• Text shown:
━━━━━━━━━━━━━━━━━━━━━━━━━━━━━━

# How Can a Wellness Technology Company Play It Smart?

# Case Background:

Bellabeat is a high-tech manufacturer of health-focused products for women. Bellabeat wants to become a larger player in the global smart device market. So, their CEO, believe that analyzing smart device fitness data could unlock greater growth opportunities for the company. 
Business task/ Purpose of the case: Analyzing smart device data to gain insights into how consumers are using their smart devices.

Products of Bellabeat company:

○ Bellabeat app: The Bellabeat app provides users with health data related to their activity, sleep, stress, menstrual cycle, and mindfulness habits. This data can help users better understand their current habits and make healthy decisions. 

○ Leaf: Bellabeat’s classic wellness tracker can be worn as a bracelet, necklace, or clip. The Leaf tracker connects to the Bellabeat app to track activity, sleep, and stress.

○ Time: This wellness watch combines the timeless look of a classic timepiece with smart technology to track user activity, sleep, and stress. The Time watch connects to the Bellabeat app to provide insights into daily wellness.

○ Spring: This is a water bottle that tracks daily water intake using smart technology to ensure that users are appropriately hydrated throughout the day. The Spring bottle connects to the Bellabeat app to track users’ hydration levels.

━━━━━━━━━━━━━━━━━━━━━━━━━━━━━━

• Provided material:
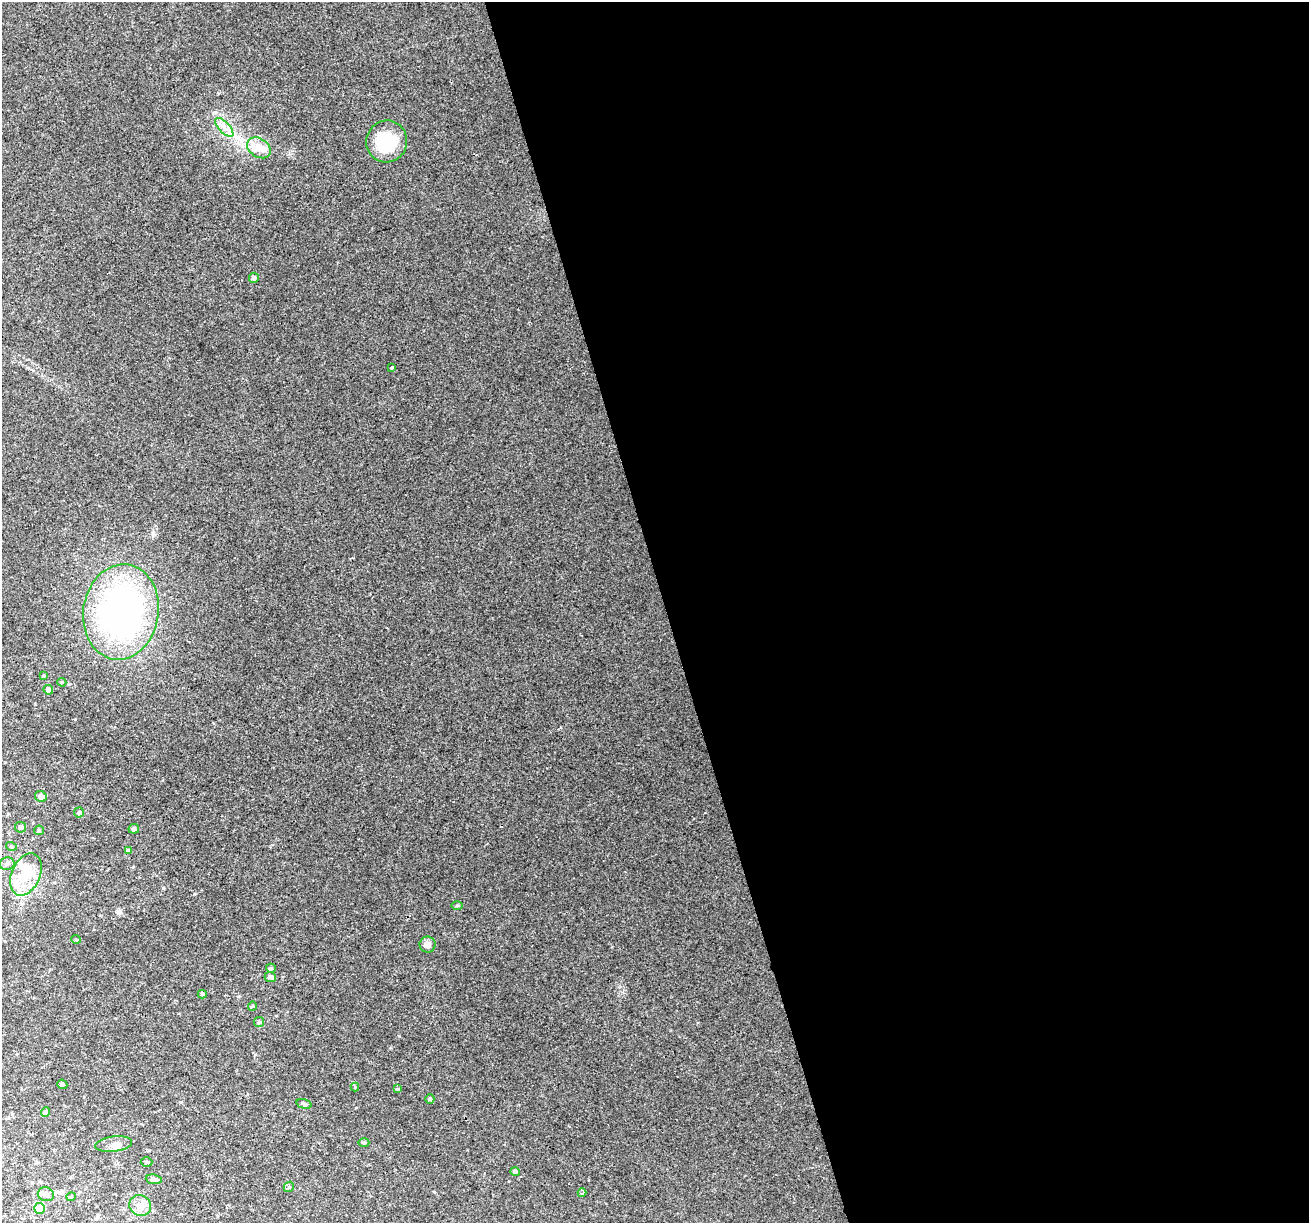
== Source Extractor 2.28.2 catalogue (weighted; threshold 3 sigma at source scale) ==
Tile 8 of 4 x 4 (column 4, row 2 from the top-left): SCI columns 3922-5228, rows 2544-3764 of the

━━━━━━━━━━━━━━━━━━━━━━━━━━━━━━

• Task instructions: In the Bellabeat case text, which ways of wearing the Leaf tracker are listed?

• Task solution: As a bracelet, necklace, or clip.